AVAILABLE DATA:
=== Section Start ===

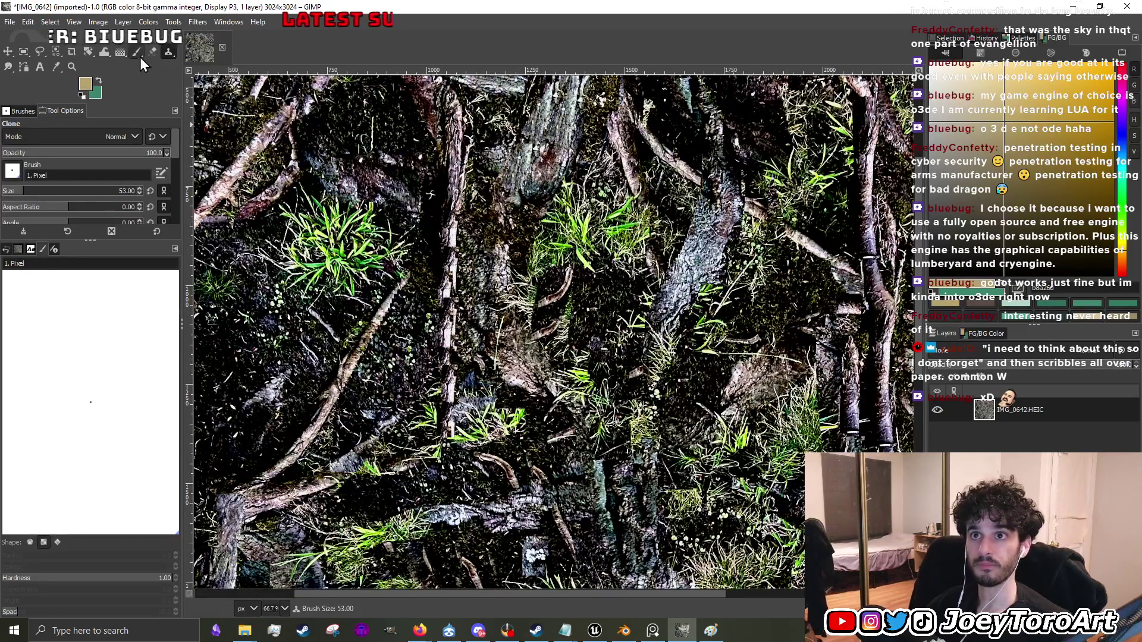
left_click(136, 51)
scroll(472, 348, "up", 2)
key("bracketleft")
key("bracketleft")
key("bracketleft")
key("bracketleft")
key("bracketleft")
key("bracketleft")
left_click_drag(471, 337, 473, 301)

=== Section End ===
=== Section Start ===

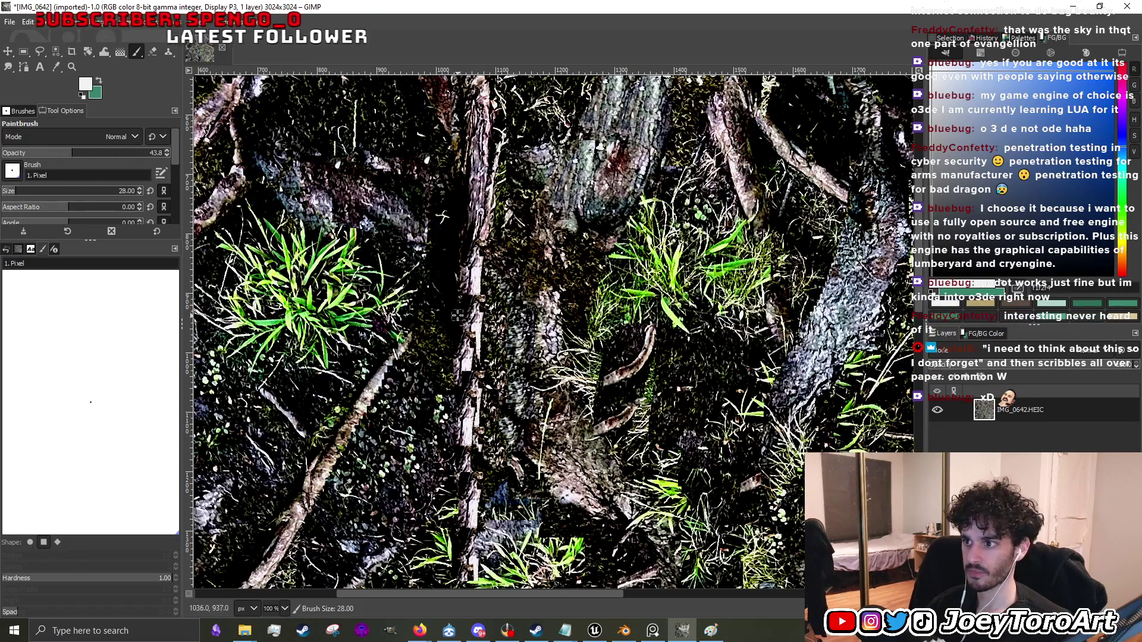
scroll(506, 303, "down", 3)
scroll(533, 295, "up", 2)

=== Section End ===

TASK STATEMENT:
Restate word for word only the lines above from the line containing "left_click(136, 51)" to the line containing "left_click_drag(471, 337, 473, 301)", both of them included.

TASK OUTPUT:
left_click(136, 51)
scroll(472, 348, "up", 2)
key("bracketleft")
key("bracketleft")
key("bracketleft")
key("bracketleft")
key("bracketleft")
key("bracketleft")
left_click_drag(471, 337, 473, 301)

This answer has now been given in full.